To conduct this international, multi-center, randomized, double-blind, placebo-controlled trial, researchers enrolled 2,425 participants (median age, 62, 25% female, 87% white) with recent ACS and T2DM at 195 sites across 13 countries between November 2015 and July 2018 with an average follow-up of 26.5 months. Subsequently, all patients with ACS in the preceding 8-90 days, T2DM, as well as an HDL-C of 40 and below mg/dl for men, or 45 and below mg/dl for women, were assigned in double-blind fashion 1:1 to receive 100 mg of apabetalone orally twice daily or a matching placebo in conjunction with guideline recommended standard of care. The primary endpoint defined as the was time to the first occurrence of CV death, non-fatal myocardial infarction (MI), or stroke, with the study concluding upon the accrual of 250 primary endpoints. Apabetalone and placebo groups were compared using a two-sided stratified log-rank test, while assuming a 2-sided type 1 error rate of 5% and cumulative incidence of the primary endpoint of 10.5% in the placebo arm at 18 months, which yielded an 80% power to detect a 30% relative risk reduction with apabetalone.
According to the results of the study, apabetalone did not significantly reduce CV death, non-fatal MI or stroke (HR=0.82; 95% CI, 0.65 to 1.04; P=0.11).

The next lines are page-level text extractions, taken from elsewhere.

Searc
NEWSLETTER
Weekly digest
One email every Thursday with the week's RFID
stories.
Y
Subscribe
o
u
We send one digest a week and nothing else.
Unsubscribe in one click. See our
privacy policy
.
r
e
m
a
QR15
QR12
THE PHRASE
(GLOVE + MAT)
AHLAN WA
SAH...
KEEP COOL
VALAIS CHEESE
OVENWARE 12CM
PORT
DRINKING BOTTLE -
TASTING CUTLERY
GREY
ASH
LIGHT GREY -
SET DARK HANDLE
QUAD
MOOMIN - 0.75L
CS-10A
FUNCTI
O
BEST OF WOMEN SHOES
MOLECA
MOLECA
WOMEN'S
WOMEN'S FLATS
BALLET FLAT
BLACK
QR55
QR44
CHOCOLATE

However, the therapy exhibited a favorable trend of 18% difference in relative risk, which approached statistical significance (HR=0.70; 95% CI, 0.62 to 1.01; P=0.06). Apabetalone was generally well-tolerated, although discontinuation due to elevated liver function tests was observed more frequently with apabetalone.

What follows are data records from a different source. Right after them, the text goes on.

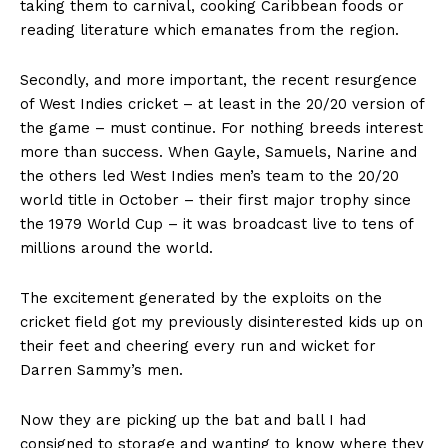
taking them to carnival, cooking Caribbean foods or
reading literature which emanates from the region.
Secondly, and more important, the recent resurgence
of West Indies cricket – at least in the 20/20 version of
the game – must continue. For nothing breeds interest
more than success. When Gayle, Samuels, Narine and
the others led West Indies men’s team to the 20/20
world title in October – their first major trophy since
the 1979 World Cup – it was broadcast live to tens of
millions around the world.
The excitement generated by the exploits on the
cricket field got my previously disinterested kids up on
their feet and cheering every run and wicket for
Darren Sammy’s men.
Now they are picking up the bat and ball I had
consigned to storage and wanting to know where they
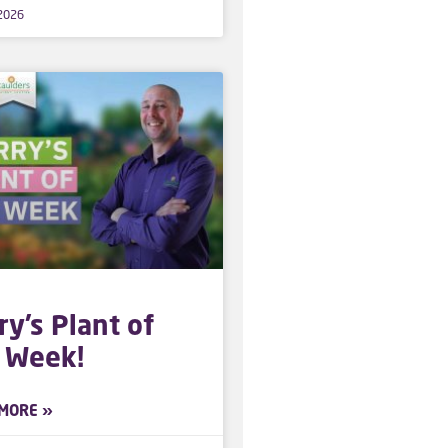
 2026
ry’s Plant of
 Week!
MORE »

“[This is the] first CV outcomes trial assessing the potential of epigenetic modification with BET protein inhibition shows promise,” according to the presentation given by Kausik K. Ray, MBChB, MD, of the Imperial College of London. “Favorable trends were observed for the primary endpoint and key components except stroke with a nominal difference in heart failure hospitalization. Further studies of this approach are warranted.”